Na avaliação da empresária, que vive em Portugal desde 2016, a falta de rede de apoio para ajudar na criação do filho é o maior desafio da maternidade no exterior. "A vida de imigrante já é difícil, porque estamos longe das nossas referências e dos nossos afetos, mas quando nasce um bebê a necessidade de apoio se torna maior", afirma Marmo. "No puerpério, a gente sente falta da compreensão que talvez só quem te conhece uma vida toda pode dar. Fora a exaustão de ter de criar sozinha, ou, como no meu caso, apenas com o pai um bebê que exige muitos cuidados e atenção."
Ainda que as brasileiras liderem simultaneamente a lista de maior comunidade imigrante e de mães estrangeiras em Portugal, as demais posições do ranking de nacionalidades no país não correspondem à liderança de estrangeiros residentes.

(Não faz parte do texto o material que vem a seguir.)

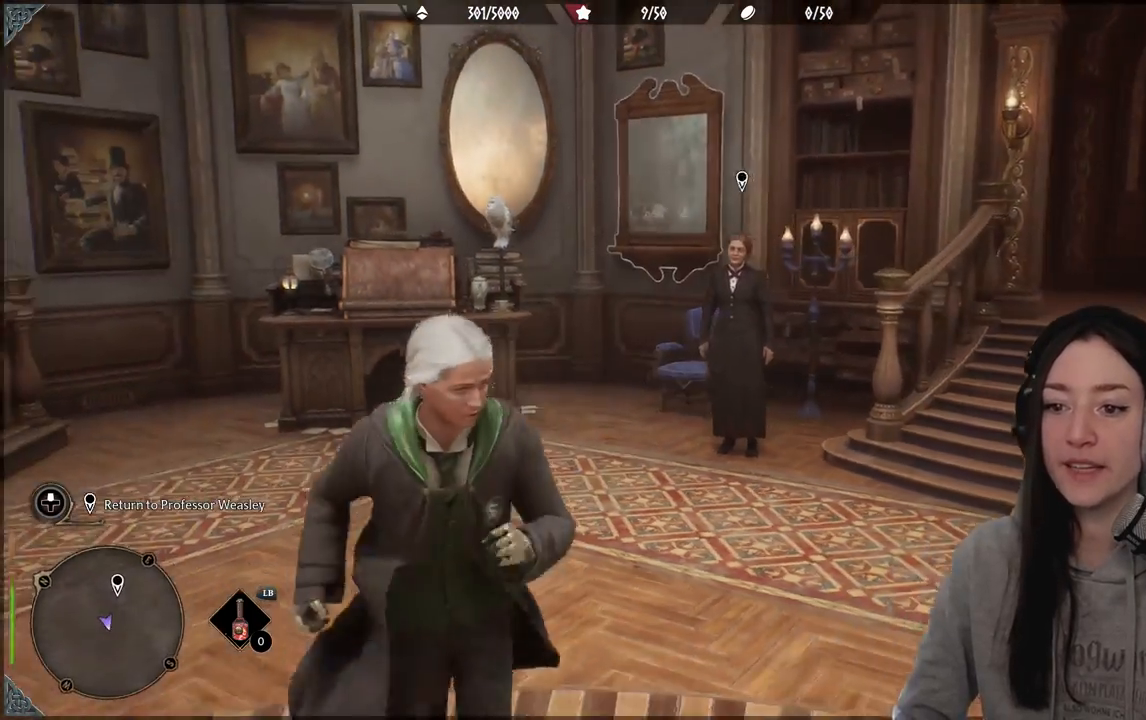
{"buttons": [], "left_stick": "up", "right_stick": "right", "events": [[50, "left_stick", "down-left"], [233, "left_stick", "up-left"], [300, "left_stick", "up"], [433, "right_stick", "right"]]}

Reino Unido e França, respectivamente em segundo e em oitavo lugar entre os imigrantes em Portugal, não aparecem nas primeiras posições da lista de nascimentos. Depois do Brasil estão Angola, Cabo Verde, Nepal, Índia, São Tomé, Guiné e Ucrânia.

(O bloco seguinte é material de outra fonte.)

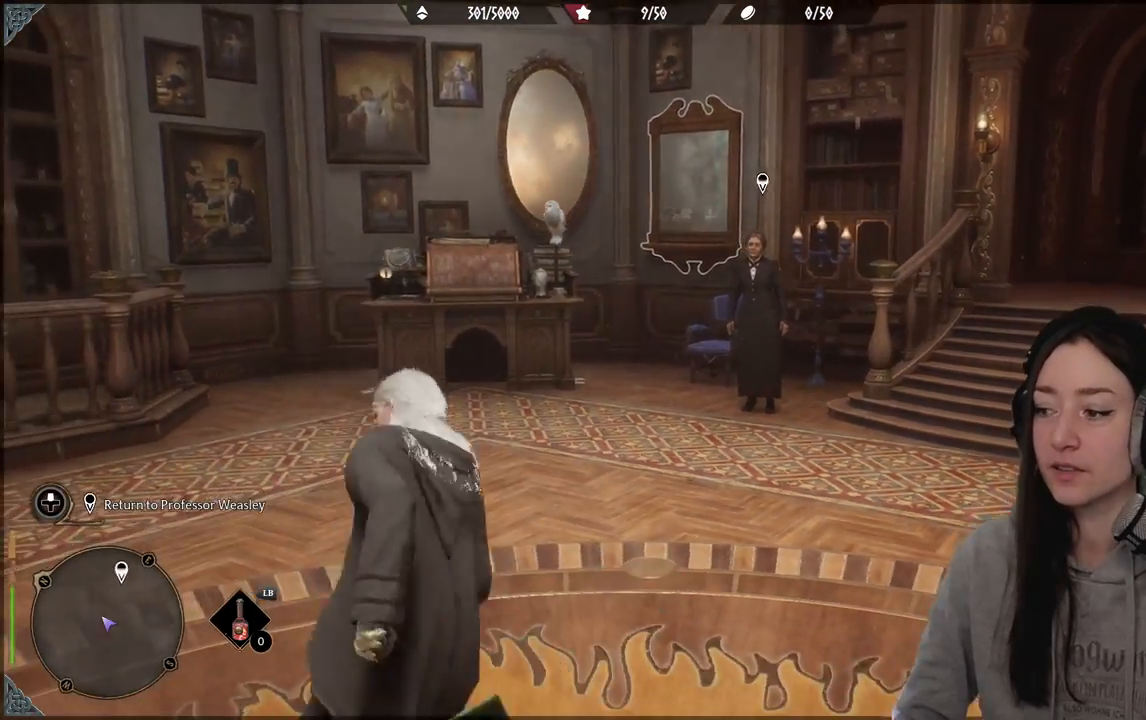
{"buttons": [], "left_stick": "up", "right_stick": "center", "events": [[183, "right_stick", "center"]]}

A explicação está na idade dos estrangeiros. Enquanto há uma grande quantidade de aposentados franceses e britânicos em Portugal, atraídos sobretudo por benefícios fiscais, a maior parte dos migrantes de antigas colônias portuguesas e de países da África estão em idade ativa.
A diversidade cultural e de idiomas impõem desafios adicionais às equipes médicas. Em várias instituições, sobretudo nas regiões com maior presença de imigrantes, já há uma rede de tradutores, além de adaptações aos planos nutricionais das pacientes.
Enquanto todos os bebês nascidos no Brasil têm direito à nacionalidade brasileira, isso não acontece em Portugal. Filhos de estrangeiros têm direito à cidadania lusa, mas é preciso cumprir alguns critérios.
No começo de 2022, o país alterou a lei e ampliou o acesso dos bebês filhos de imigrantes à cidadania. Atualmente, crianças nascidas em Portugal são consideradas portuguesas caso um dos pais resida no país há pelo menos um ano. A medida é válida mesmo para pessoas que estejam com status migratório irregular no país.
Desde 2015, o direito à nacionalidade lusa para os filhos de estrangeiros vem sendo progressivamente ampliado. A última novidade legislativa criou a possibilidade que pais de crianças nascidas em Portugal e consideradas portuguesas possam também requerer a nacionalidade por meio dos filhos. A naturalização, nesses casos, pode ser solicitada depois de cinco anos de residência, regular ou não, em território luso.
Nos processos normais de naturalização por tempo de residência, apenas o período com autorização legal no país é contabilizado pelas autoridades.